Another of the space cluster’s startups, Lin Industrial, is designing light launch vehicles for small satellites that it says could slash waiting times for satellite launches to three months. With the motto “We don’t promise the unrealizable – we do the incredible!” the team is working on its Taymyr launch vehicle designed to send payloads of up to 180 kilograms into low Earth orbit. The ultra-light rocket will have a liquid-propellant engine and use hydrogen peroxide as an oxidiser.
Lin Industrial is carrying out its research with the support of a grant from Skolkovo, as well as from investors who include senior staff at Wargaming.net, makers of the hit computer game World of Tanks. At the request of European venture capitalists, it is also working on designing a single-stage-to-orbit reusable launch vehicle.

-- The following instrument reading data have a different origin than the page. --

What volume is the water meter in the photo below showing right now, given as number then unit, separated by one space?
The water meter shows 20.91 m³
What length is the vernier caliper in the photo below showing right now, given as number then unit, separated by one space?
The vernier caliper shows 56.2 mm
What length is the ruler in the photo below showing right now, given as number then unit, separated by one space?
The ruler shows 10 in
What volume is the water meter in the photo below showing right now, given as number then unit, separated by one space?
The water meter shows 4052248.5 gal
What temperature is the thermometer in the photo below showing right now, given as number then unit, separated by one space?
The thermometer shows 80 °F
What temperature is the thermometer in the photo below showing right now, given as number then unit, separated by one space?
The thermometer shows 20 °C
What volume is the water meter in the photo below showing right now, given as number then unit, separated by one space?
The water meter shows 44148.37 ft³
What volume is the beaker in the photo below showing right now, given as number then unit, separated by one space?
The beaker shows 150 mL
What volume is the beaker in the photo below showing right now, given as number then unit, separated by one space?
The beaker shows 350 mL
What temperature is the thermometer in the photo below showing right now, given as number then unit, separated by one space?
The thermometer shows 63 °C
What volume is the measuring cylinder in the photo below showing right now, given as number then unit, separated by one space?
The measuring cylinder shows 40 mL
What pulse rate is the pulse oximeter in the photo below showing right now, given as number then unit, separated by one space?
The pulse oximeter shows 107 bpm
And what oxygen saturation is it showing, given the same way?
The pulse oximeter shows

The company has also unveiled a detailed plan to build a lunar base on the moon’s South Pole for 550 million rubles ($9.3 million) – considerably cheaper than the plans announced by both Roscosmos and the European Space Agency to build lunar research stations. Lin Industrial says it would launch 13 heavy rockets to build the base – known as Moon Seven – using existing rocket technology and materials that would enable the base to be built over a period of five years. A total of 37 launches would be required within that five-year period to support the base.